Copy the listing line for line, beginning with its first line and ending after the line that contains "ਚੈੱਕਪੁਆਇੰਟਾਂ".

* SUPPLIED MATERIAL:
# # # # # # #

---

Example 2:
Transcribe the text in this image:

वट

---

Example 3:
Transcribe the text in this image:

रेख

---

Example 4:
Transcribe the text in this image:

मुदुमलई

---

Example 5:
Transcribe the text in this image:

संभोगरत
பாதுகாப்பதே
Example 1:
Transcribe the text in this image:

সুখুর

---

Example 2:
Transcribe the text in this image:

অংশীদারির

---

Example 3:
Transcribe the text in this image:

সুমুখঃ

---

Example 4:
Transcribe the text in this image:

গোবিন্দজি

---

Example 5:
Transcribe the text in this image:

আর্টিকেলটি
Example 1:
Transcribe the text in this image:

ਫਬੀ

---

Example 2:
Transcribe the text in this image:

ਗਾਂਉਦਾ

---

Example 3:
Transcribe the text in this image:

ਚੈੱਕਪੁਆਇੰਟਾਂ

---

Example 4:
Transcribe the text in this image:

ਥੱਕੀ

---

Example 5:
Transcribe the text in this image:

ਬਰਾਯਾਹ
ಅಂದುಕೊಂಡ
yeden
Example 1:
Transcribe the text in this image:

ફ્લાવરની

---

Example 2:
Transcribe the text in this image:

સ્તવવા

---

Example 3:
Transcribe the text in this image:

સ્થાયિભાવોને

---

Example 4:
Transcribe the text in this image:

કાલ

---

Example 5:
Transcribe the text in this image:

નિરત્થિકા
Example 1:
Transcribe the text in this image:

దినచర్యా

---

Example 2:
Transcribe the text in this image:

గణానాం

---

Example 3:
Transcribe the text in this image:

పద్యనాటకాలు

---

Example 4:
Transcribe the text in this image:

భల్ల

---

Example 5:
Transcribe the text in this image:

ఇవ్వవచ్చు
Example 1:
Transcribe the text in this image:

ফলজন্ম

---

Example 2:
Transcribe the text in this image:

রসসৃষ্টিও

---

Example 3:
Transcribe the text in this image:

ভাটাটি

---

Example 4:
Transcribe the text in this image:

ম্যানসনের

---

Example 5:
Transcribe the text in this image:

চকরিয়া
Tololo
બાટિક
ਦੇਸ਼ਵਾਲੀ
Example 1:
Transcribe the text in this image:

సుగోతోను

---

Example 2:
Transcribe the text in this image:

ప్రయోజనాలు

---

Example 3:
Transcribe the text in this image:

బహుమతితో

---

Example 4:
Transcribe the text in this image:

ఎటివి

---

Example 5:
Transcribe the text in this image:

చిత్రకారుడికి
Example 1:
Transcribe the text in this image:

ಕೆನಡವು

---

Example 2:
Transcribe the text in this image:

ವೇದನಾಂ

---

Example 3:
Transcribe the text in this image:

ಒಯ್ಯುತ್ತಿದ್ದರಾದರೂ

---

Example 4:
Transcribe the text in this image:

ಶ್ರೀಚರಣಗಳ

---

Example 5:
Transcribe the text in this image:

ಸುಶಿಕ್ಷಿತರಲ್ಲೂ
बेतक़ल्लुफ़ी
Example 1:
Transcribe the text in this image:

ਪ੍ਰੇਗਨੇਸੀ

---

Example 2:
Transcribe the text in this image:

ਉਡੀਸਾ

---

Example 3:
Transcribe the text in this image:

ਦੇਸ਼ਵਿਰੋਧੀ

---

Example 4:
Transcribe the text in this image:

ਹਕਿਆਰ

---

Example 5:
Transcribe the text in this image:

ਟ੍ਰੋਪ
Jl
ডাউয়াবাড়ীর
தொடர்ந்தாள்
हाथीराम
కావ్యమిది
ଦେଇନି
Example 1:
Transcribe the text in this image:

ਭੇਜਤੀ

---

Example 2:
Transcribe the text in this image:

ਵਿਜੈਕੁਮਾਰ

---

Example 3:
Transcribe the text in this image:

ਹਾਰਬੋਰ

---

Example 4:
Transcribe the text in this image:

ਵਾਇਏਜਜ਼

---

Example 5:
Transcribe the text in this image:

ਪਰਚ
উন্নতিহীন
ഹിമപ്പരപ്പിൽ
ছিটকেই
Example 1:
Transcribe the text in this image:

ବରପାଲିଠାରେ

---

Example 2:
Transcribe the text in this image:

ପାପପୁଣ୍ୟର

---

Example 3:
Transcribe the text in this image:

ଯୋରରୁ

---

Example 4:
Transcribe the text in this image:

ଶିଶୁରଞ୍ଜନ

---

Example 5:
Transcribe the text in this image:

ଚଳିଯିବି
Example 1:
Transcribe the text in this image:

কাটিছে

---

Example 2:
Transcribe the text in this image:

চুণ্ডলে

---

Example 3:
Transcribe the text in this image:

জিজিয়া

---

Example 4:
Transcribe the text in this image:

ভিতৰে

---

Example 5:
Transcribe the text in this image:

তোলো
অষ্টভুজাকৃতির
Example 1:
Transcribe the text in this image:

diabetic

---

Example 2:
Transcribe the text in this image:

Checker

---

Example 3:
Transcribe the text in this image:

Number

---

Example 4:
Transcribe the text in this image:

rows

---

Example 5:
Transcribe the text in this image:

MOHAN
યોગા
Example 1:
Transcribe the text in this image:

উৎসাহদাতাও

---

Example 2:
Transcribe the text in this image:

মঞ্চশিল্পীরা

# # # # # # #

* COMPLETE ANSWER:
---

Example 2:
Transcribe the text in this image:

वट

---

Example 3:
Transcribe the text in this image:

रेख

---

Example 4:
Transcribe the text in this image:

मुदुमलई

---

Example 5:
Transcribe the text in this image:

संभोगरत
பாதுகாப்பதே
Example 1:
Transcribe the text in this image:

সুখুর

---

Example 2:
Transcribe the text in this image:

অংশীদারির

---

Example 3:
Transcribe the text in this image:

সুমুখঃ

---

Example 4:
Transcribe the text in this image:

গোবিন্দজি

---

Example 5:
Transcribe the text in this image:

আর্টিকেলটি
Example 1:
Transcribe the text in this image:

ਫਬੀ

---

Example 2:
Transcribe the text in this image:

ਗਾਂਉਦਾ

---

Example 3:
Transcribe the text in this image:

ਚੈੱਕਪੁਆਇੰਟਾਂ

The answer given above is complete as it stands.